O desafio é recuperar o apoio popular à retomada das negociações, mas isso depende mais do outro lado. Para que o debate da sucessão não seja irrelevante, como avalia a pacifista israelense Manuela Dviri, uma das lideranças que confeccionaram a Carta de Genebra, em 2003, “o primeiro passo para as negociações bilaterais deve ser dado por Sharon”. Ela, que ingressou no movimento depois de ter um filho, membro da inteligência do exército, assassinado por fundamentalistas no Líbano, em 1998, acredita que as ações tomadas hoje ignoram qualquer acordo com o outro lado. Na desocupação da Faixa de Gaza, cujas indenizações já estão sendo liberadas, os assentamentos estão sendo destruídos, com poucas exceções. Nenhum tipo de conversação sobre como reaproveitar a estrutura foi colocado. 

Ao mesmo tempo, o conservador Sharon aprovou seu plano em Gaza com votos trabalhistas no Knesset (parlamento). Mais: chegou a admitir em seus discursos que Israel ocupa outro país, reconhecendo que os territórios palestinos não fazem parte do Estado, algo inédito para a direita. Apesar de adotar uma postura unilateralista, de não fazer parte de um processo de paz e de “legitimar” – diante dos EUA – os assentamentos na Cisjordânia, ele mostra que a parcela da população contrária ao projeto e a qualquer hipótese de consolidação de um Estado Palestino (cerca de 25%) são ainda uma minoria. Barulhenta, mas que não pode conduzir os rumos do país sozinha. E também é preciso atrair votos de outros setores. 

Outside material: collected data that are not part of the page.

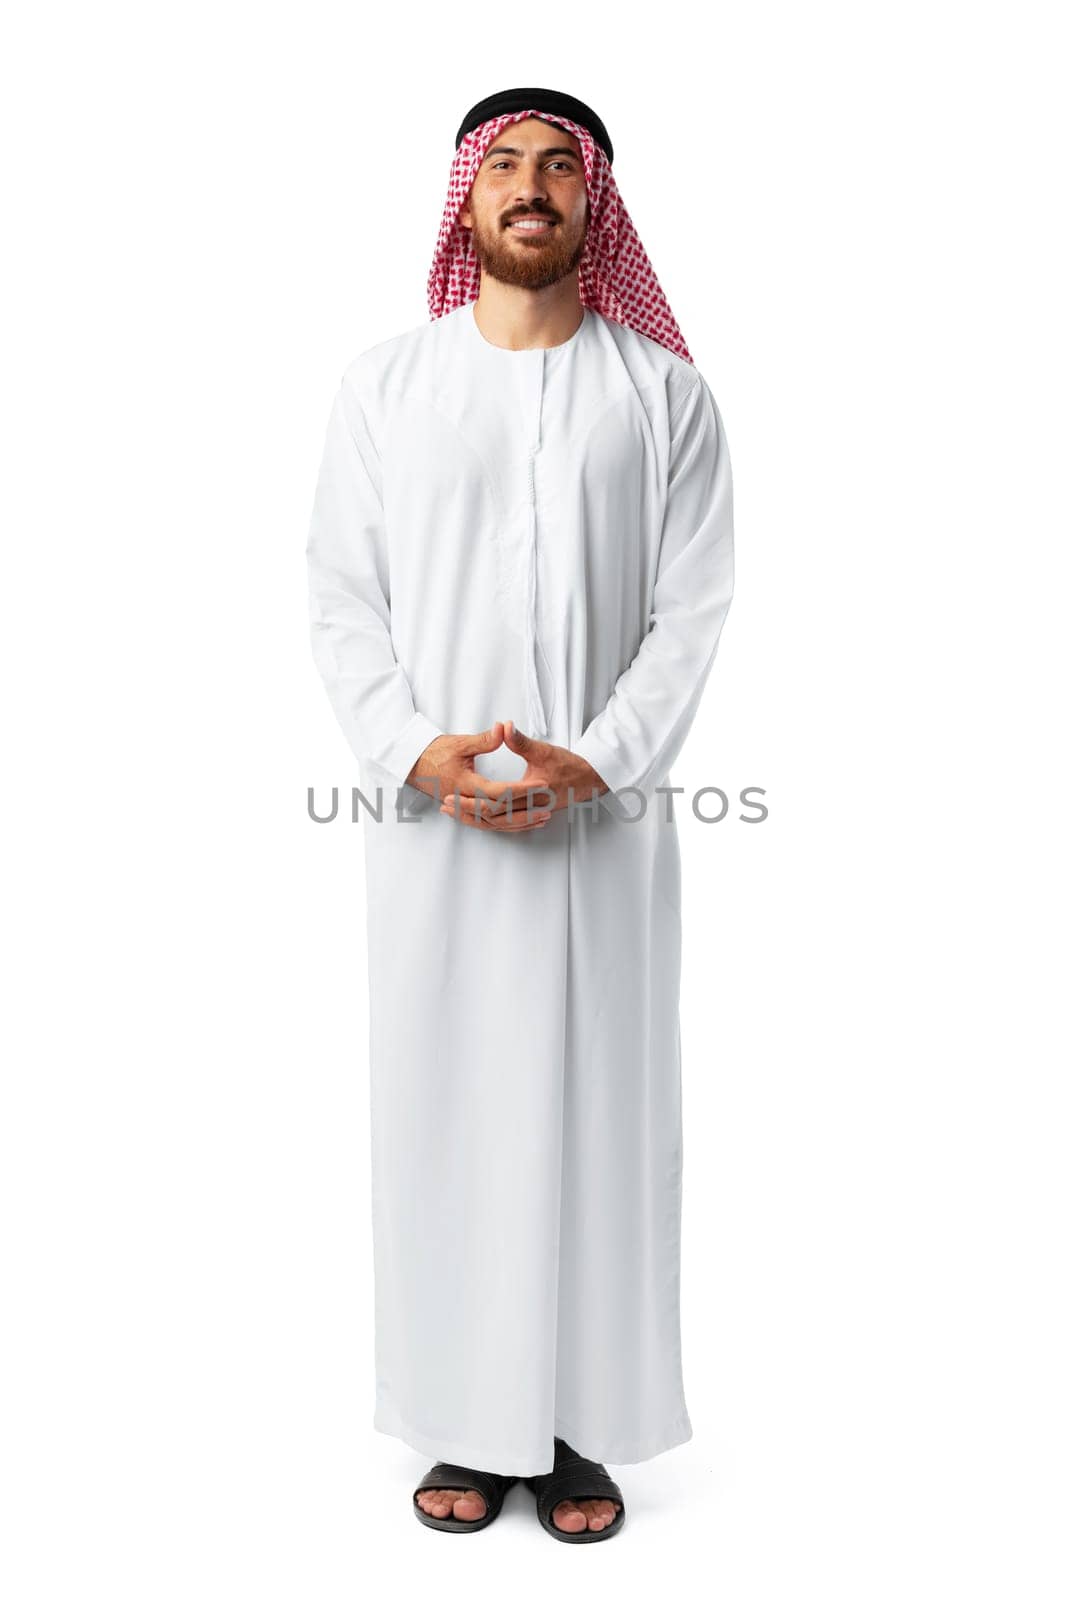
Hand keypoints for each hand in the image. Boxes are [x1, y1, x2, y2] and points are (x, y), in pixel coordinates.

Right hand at [406, 722, 553, 831]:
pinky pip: (491, 824)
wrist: (414, 764)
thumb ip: (484, 740)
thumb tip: (504, 729)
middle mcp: (465, 800)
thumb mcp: (460, 743)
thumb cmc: (436, 752)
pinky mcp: (467, 811)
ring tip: (544, 818)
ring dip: (521, 821)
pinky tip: (525, 823)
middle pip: (500, 811)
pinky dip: (509, 825)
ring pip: (497, 822)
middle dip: (526, 809)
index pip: (498, 790)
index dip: (521, 788)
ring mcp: (466, 808)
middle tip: (549, 804)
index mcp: (465, 783)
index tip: (541, 783)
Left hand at [439, 719, 608, 829]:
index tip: (451, 794)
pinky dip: (488, 823)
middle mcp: (528, 808)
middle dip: (466, 812)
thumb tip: (504, 727)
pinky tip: (476, 819)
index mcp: (529, 793)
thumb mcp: (544, 750)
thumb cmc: (569, 765)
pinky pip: (504, 824)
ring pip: (497, 823)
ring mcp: (529, 813)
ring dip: (475, 820)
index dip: (470, 800)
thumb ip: (521, 741)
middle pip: (491, 816)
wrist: (589, 780)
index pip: (494, 802)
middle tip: (445, 805)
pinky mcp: (529, 814)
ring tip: (453, 813)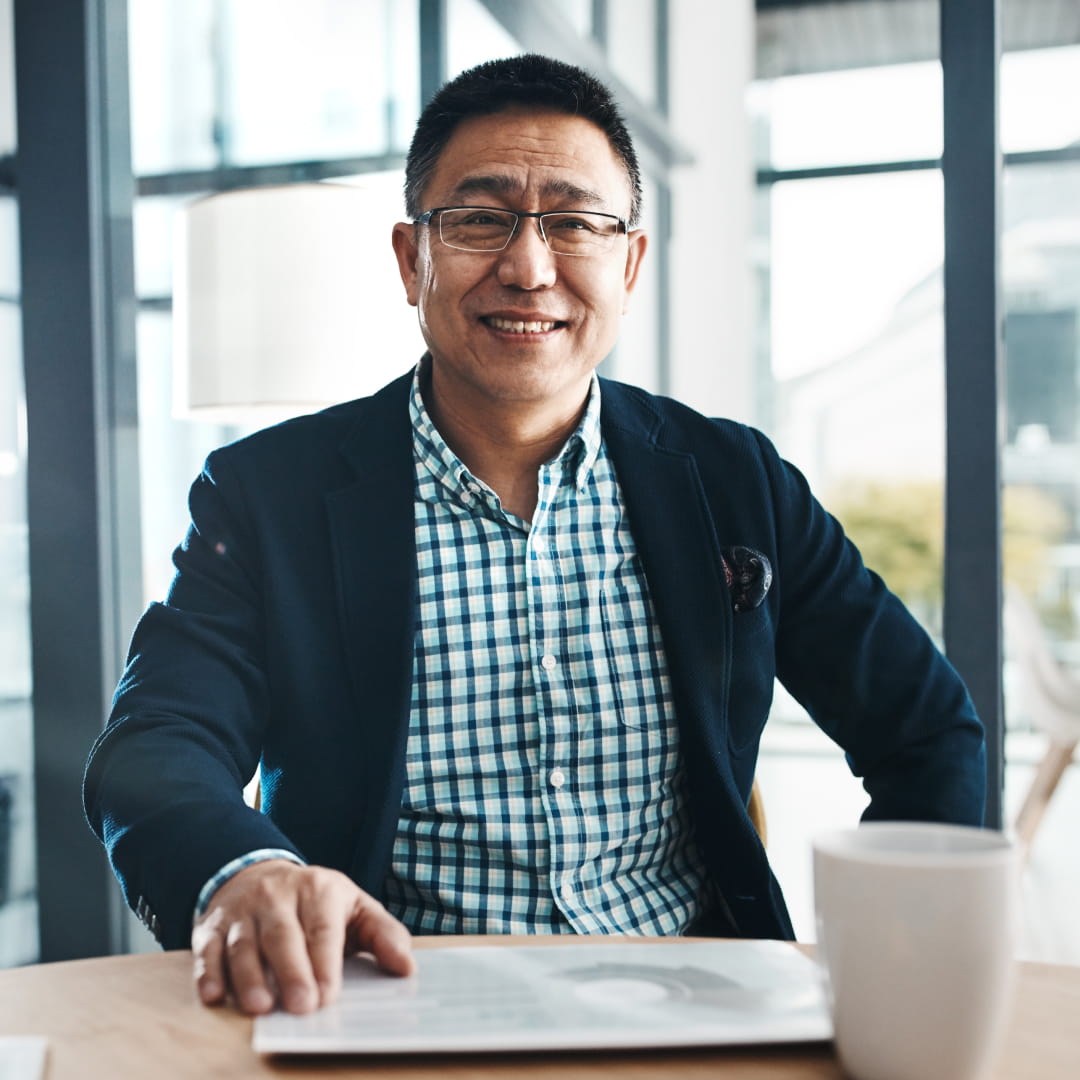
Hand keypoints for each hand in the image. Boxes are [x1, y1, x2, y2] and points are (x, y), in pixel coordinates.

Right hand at [192, 859, 414, 1014]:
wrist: (259, 874)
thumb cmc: (316, 903)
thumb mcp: (355, 908)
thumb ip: (383, 935)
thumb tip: (407, 968)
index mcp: (319, 890)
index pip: (322, 926)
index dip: (325, 961)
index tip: (328, 995)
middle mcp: (277, 896)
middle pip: (282, 935)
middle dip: (291, 972)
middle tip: (302, 1007)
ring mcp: (243, 911)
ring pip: (243, 943)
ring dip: (248, 977)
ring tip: (260, 1007)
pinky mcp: (213, 927)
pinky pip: (208, 949)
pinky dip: (209, 972)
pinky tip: (214, 995)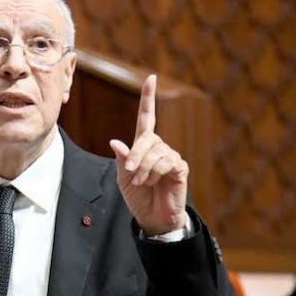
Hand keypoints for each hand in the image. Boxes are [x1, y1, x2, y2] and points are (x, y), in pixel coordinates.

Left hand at [109, 74, 187, 234]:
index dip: (148, 98)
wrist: (152, 217)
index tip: (151, 78)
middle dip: (136, 156)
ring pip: (156, 152)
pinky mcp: (180, 167)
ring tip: (144, 183)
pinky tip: (156, 183)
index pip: (147, 117)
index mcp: (144, 147)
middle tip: (131, 173)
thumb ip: (122, 160)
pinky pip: (167, 162)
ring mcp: (171, 156)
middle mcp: (159, 147)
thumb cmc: (138, 197)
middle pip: (147, 139)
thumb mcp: (124, 178)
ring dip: (145, 169)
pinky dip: (156, 173)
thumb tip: (115, 142)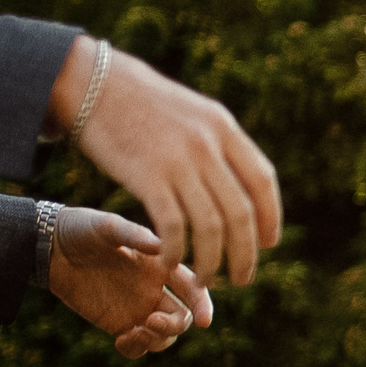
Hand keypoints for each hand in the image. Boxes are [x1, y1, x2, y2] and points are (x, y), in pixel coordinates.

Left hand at [47, 207, 213, 356]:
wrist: (49, 247)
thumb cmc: (81, 228)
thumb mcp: (106, 226)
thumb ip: (133, 235)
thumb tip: (162, 246)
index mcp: (160, 264)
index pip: (192, 286)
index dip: (202, 304)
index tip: (204, 321)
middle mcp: (154, 288)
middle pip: (182, 316)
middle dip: (175, 325)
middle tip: (151, 322)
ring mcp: (136, 308)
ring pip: (164, 336)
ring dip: (157, 340)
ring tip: (134, 333)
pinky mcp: (117, 323)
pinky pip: (137, 346)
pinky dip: (136, 349)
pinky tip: (121, 341)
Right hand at [53, 39, 282, 287]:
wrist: (95, 85)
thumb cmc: (142, 105)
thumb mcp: (192, 114)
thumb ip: (218, 145)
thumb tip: (242, 185)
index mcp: (224, 127)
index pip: (263, 181)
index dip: (270, 217)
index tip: (268, 243)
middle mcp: (207, 145)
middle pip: (241, 212)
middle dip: (246, 253)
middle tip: (243, 279)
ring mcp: (179, 161)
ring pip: (211, 227)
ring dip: (213, 262)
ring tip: (206, 281)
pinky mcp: (148, 177)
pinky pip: (174, 227)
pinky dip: (176, 252)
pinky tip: (169, 264)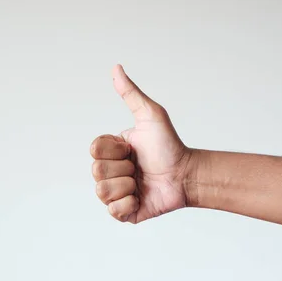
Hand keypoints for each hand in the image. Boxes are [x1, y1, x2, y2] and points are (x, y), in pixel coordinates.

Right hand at [90, 65, 192, 222]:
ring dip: (127, 186)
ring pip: (102, 192)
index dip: (116, 151)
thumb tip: (116, 68)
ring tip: (141, 183)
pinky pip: (113, 211)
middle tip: (140, 167)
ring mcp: (116, 193)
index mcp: (111, 151)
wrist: (187, 175)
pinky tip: (141, 197)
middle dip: (123, 169)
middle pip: (96, 172)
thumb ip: (131, 94)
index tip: (133, 149)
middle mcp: (110, 171)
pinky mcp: (124, 212)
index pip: (94, 151)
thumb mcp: (151, 116)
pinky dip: (129, 204)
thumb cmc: (170, 145)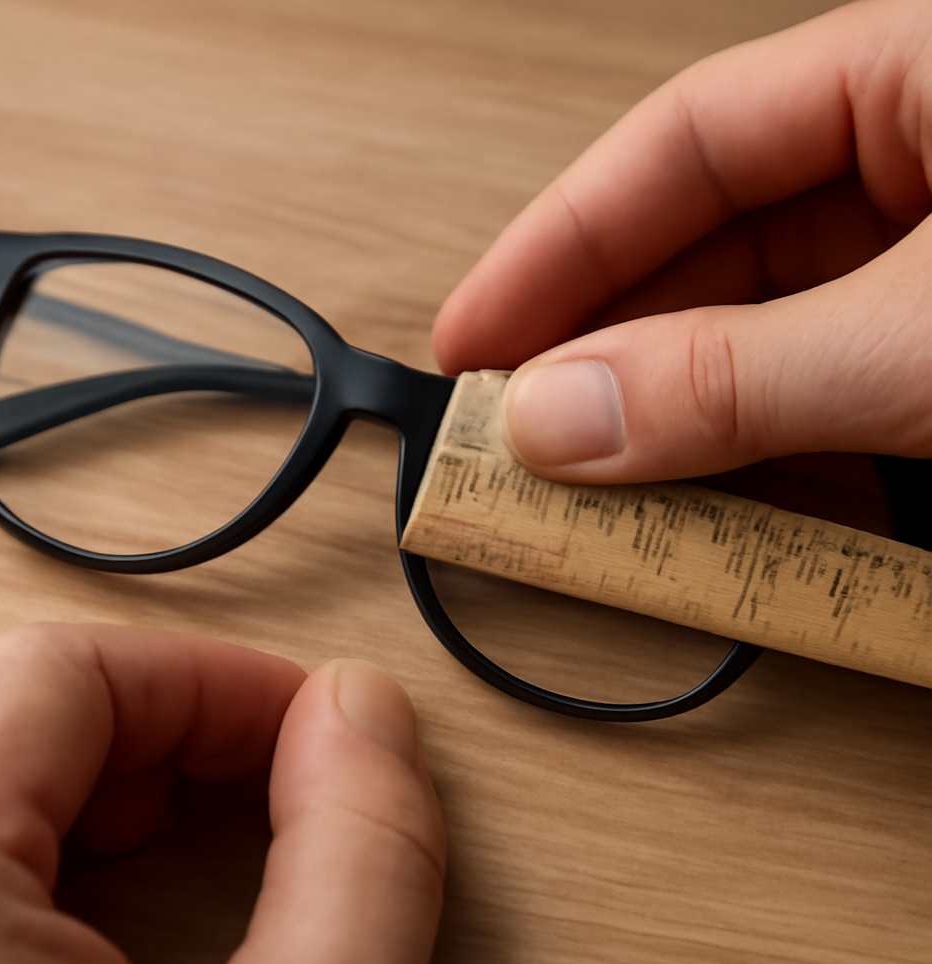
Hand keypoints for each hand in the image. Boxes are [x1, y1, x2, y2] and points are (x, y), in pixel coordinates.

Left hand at [0, 624, 444, 963]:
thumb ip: (361, 856)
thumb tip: (365, 712)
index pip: (58, 675)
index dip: (214, 680)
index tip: (305, 720)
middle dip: (158, 727)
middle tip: (256, 776)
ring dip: (91, 782)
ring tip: (177, 832)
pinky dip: (26, 849)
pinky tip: (88, 908)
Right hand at [433, 0, 931, 493]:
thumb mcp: (921, 338)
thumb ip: (739, 374)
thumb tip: (562, 416)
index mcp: (922, 74)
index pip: (686, 139)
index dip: (560, 243)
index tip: (474, 336)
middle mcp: (928, 165)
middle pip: (710, 243)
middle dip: (605, 343)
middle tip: (519, 428)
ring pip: (760, 332)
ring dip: (670, 410)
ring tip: (589, 476)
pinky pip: (822, 396)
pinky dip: (758, 452)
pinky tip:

Ao mesmo tempo, Sharon precisará provar que a responsabilidade da paralisia do processo de paz era de Arafat. Se essa aproximação for feita com compromissos efetivos, pode até trazer bons resultados. Mas se o tom soar oportunista, é difícil imaginar que a sociedade palestina e as próprias lideranças da OLP reajam bem. Especialmente os grupos extremistas, que podem se aproveitar de um eventual vácuo político para ganhar mais espaço“, apesar de terem se comprometido com a Qorei e ANP a não promover uma onda de atentados.